PAGE EXTRACT |
++++++++++++++++++++

Soumia-Benturquia-CEO-Founder-of-FodelFODEL, a portmanteau for Forward Delivery, offers a network of pick-up locations as an alternative to home delivery by connecting e-commerce platforms and local merchants — which act as pick-up locations. Using their proprietary technology that builds click & collect networks, FODEL integrates to work with retailers like JollyChic and Choithrams. Founded in 2017 in Dubai, they were able to expand to cover Saudi Arabia, Kuwait, Bahrain, and Oman in late 2020. In March this year, DHL Express MENA partnered with FODEL to drive operational and cost efficiencies. Soumia Benturquia, CEO & Founder of Fodel had this to say about the partnership, “With booming eCommerce demand, it’s becoming critical to offer more convenience, choice and control to customers, while managing the logistics challenges of volume variance and returns.”

++++++++++++++++++++

THE DATA |
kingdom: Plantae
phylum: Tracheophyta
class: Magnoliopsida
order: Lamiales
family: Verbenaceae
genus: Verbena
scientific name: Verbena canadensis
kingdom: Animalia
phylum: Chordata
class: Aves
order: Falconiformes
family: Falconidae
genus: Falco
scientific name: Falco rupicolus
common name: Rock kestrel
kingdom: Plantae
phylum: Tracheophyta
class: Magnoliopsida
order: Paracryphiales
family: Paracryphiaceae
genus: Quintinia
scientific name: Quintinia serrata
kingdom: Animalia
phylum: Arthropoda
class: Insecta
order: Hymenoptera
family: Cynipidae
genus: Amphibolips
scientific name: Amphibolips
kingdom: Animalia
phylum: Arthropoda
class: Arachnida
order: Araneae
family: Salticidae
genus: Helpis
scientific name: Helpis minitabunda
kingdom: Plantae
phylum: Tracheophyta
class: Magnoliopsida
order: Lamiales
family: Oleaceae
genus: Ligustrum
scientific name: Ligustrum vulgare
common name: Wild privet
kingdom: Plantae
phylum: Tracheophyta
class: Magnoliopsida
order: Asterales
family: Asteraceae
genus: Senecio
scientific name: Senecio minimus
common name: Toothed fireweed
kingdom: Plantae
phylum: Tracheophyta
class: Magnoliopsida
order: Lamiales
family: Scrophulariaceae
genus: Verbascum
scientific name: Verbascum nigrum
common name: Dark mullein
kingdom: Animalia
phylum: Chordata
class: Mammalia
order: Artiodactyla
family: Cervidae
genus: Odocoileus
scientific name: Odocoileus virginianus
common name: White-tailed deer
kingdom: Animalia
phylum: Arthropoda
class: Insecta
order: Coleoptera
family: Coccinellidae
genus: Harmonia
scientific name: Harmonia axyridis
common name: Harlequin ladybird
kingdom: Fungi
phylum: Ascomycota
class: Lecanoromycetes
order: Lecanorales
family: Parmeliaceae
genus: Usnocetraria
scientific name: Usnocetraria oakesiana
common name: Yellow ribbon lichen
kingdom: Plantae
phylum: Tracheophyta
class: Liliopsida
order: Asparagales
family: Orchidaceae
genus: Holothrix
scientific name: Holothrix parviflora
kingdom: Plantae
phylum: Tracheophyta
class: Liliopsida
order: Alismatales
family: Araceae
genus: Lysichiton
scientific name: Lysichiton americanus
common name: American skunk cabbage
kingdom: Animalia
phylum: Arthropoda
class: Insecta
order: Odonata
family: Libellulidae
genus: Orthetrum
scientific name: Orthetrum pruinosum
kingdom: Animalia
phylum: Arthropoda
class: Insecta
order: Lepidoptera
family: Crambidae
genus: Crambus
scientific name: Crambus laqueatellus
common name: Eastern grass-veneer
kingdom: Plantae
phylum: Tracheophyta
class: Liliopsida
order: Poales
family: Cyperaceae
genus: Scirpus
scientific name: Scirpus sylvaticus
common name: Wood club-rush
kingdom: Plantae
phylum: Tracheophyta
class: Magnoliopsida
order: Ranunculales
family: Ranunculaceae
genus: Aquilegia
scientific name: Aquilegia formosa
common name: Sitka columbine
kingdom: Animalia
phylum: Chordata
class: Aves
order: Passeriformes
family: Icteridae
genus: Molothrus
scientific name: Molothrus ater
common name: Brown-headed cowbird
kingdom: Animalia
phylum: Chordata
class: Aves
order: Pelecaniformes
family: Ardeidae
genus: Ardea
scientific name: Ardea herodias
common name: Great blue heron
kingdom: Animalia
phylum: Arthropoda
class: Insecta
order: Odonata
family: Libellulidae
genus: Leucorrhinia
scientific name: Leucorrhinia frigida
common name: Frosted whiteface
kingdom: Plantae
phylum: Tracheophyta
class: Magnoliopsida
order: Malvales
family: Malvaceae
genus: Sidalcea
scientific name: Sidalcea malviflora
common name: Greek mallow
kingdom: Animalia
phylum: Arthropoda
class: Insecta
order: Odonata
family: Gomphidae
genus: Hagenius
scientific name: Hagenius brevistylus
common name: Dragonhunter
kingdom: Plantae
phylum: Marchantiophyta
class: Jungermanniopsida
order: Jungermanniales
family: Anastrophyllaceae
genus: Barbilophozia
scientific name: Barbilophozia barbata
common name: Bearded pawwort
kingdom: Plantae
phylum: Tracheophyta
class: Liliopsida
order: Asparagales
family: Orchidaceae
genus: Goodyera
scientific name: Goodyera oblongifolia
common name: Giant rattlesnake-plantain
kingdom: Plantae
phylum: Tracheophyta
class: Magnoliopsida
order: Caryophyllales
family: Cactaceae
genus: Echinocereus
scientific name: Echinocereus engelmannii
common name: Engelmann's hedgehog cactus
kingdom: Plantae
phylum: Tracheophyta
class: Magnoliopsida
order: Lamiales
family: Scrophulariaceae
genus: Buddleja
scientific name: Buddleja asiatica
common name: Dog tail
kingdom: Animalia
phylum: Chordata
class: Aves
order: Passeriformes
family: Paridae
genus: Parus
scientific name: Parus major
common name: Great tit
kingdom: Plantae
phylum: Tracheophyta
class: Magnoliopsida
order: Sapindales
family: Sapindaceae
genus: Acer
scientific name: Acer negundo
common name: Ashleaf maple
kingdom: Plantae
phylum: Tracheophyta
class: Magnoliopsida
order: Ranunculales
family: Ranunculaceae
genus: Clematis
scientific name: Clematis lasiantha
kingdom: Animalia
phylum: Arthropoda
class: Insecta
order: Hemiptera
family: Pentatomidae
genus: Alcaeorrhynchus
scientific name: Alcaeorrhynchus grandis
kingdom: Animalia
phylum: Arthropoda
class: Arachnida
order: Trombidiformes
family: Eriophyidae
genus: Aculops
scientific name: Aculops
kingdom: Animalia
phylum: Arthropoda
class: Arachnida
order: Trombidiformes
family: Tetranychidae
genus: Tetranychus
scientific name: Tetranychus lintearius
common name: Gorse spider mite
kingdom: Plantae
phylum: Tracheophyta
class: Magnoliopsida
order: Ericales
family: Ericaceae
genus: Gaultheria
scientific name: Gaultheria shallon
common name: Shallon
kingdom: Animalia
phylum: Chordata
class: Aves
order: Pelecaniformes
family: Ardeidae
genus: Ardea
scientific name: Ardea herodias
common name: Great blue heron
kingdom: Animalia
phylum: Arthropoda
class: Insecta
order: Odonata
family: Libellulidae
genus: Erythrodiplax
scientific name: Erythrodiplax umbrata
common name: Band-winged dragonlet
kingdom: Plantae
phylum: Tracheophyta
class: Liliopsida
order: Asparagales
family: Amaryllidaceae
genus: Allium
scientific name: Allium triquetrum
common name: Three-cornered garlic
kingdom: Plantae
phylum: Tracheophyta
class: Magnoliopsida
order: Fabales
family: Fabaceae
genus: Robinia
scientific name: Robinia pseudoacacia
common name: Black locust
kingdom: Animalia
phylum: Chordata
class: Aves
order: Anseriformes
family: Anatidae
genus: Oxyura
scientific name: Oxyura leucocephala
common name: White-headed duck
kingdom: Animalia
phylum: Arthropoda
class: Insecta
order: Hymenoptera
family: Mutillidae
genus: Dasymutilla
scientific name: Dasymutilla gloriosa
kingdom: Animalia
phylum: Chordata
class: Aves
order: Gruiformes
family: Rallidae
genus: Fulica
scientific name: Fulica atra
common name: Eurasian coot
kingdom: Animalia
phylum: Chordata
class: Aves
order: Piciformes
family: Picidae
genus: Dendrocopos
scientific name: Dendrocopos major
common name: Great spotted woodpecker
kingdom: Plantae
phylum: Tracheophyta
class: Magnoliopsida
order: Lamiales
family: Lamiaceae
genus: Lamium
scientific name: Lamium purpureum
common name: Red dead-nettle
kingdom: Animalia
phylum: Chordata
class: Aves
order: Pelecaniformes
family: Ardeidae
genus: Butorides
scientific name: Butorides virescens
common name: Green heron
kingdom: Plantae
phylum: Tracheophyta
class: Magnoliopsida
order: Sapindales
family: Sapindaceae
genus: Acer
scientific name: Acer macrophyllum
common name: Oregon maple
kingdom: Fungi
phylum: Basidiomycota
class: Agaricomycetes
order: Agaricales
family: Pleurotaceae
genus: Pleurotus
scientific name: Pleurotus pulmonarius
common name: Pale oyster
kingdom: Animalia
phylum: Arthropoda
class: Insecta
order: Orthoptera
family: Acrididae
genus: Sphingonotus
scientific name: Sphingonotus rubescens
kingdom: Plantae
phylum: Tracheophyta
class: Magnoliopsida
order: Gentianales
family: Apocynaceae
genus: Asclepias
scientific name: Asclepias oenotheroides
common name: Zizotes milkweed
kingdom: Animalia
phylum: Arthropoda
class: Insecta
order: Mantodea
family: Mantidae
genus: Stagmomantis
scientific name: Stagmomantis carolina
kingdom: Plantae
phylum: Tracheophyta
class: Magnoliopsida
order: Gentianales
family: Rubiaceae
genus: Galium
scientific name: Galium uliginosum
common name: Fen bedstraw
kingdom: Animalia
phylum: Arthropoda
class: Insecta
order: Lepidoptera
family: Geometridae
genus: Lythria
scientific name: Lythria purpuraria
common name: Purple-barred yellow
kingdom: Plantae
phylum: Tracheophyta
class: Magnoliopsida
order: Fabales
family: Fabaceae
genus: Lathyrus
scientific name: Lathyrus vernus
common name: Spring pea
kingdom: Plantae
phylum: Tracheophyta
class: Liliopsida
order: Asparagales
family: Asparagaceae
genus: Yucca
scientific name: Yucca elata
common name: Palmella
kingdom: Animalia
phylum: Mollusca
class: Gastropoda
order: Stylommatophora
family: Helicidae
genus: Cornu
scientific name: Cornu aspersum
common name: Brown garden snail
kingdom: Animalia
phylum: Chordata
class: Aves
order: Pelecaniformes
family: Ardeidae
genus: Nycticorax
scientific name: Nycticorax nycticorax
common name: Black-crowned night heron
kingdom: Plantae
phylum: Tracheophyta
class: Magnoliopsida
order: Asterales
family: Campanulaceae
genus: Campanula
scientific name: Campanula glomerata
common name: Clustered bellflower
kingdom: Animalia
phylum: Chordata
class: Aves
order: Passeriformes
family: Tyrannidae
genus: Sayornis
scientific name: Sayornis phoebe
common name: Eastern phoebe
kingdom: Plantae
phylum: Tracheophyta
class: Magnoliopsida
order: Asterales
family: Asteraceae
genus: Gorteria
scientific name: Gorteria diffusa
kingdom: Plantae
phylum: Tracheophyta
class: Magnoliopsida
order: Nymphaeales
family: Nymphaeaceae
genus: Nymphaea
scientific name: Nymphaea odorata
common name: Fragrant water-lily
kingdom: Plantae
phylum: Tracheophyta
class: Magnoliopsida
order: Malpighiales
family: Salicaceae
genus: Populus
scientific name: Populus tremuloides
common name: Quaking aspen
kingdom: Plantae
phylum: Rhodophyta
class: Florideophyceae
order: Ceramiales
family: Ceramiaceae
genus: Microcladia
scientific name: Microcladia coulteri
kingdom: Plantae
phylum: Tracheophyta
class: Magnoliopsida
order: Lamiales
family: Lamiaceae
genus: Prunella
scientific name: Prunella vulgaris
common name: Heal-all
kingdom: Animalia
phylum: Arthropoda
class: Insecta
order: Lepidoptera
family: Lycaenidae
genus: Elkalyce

++++++++++++++++++++

PARTS OF THE EXERCISE |
(a) In one to three sentences, state why DHL Express MENA partnered with FODEL, according to the passage on FODEL.
(b) Please continue the passage on FODEL from its final sentence.
The listing comes from a separate source.

ANSWERS FOR THIS EXERCISE |
(a) DHL Express MENA partnered with FODEL to drive operational and cost efficiencies.

(b)
Also Read: 3 Critical Aspects Of Customer Experience  

Legacy players investing in automation 

Al-Futtaim Logistics has been in business since 1980. The logistics company uses TMS technologies to manage the entire fleet and resources to ensure scheduling efficiency and optimal route planning. This includes warehouses managed through technology which eliminates paper, trains drivers on eco-driving skills, and uses vehicle tracking systems enabling live management of the delivery fleet. Parent company Majid Al Futtaim in collaboration with eGrocery solution provider Takeoff Technologies launched an automated fulfilment centre at its Carrefour store in Jeddah’s Al-Sulaymaniyah earlier in June. The announcement came as the company scales up its services to meet the needs of eCommerce and marketplace clients. A first-of-its-kind solution, the digitised storage picking facility automates managing orders, and claims to significantly reduce the processing time by up to 50 per cent. Al-Sulaymaniyah is the first of two fulfilment centres to adopt advanced technologies and automation, with an additional centre set to open in 2022 to serve Riyadh. Spanning an area of 3,000 sqm, the centre can fulfil 2,000 orders per day, transported by 100 chilled, temperature-controlled delivery vans.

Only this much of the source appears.